• EXERCISE GOAL:
Rewrite the lines of the records below with every "۱۴۰۴/۱۲/۰۶" swapped for "1404/12/06" and nothing else changed. Leave the pictures out of your answer.

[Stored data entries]
⟨
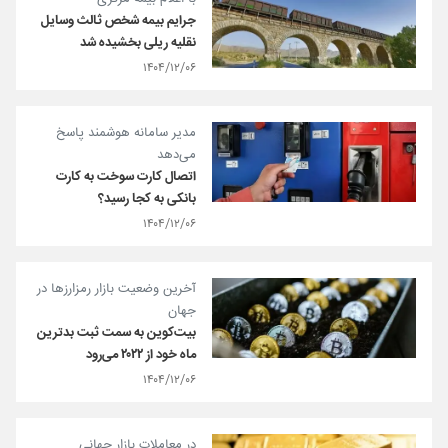
جرایم بیمه شخص ثالث وسایل
نقلیه ریلی بخشیده شد
۱۴۰۴/۱۲/۰۶
مدیر سامانه هوشمند پاسخ
می‌دهد
اتصال کارت سوخت به کارت
بانکی به کجا رسید؟
۱۴۰۴/۱۲/۰۶
آخرین وضعیت بازار رمزارزها در
جهان
بیت‌کوین به سمت ثبت بدترین
ماه خود از ۲۰۲۲ می‌رود
۱۴۰۴/۱۲/۰۶
در معاملات بازار جهانی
⟩
• WRITTEN RESPONSE:
جرایم بیمه شخص ثالث وسایل
نقلیه ریلی بخشیده شد
1404/12/06
مدیر سامانه هوشمند پاسخ
می‌دهد
اتصال کارت سوخت به کارت
بانکی به کجا رسید؟
1404/12/06
آخرین وضعیت بازار رمزارزها در
جهان
بیت‌کوین به سمت ثبت بدترین
ماه خود از ۲۰۲۲ می‌رود
1404/12/06
در معاملات بازار جهانی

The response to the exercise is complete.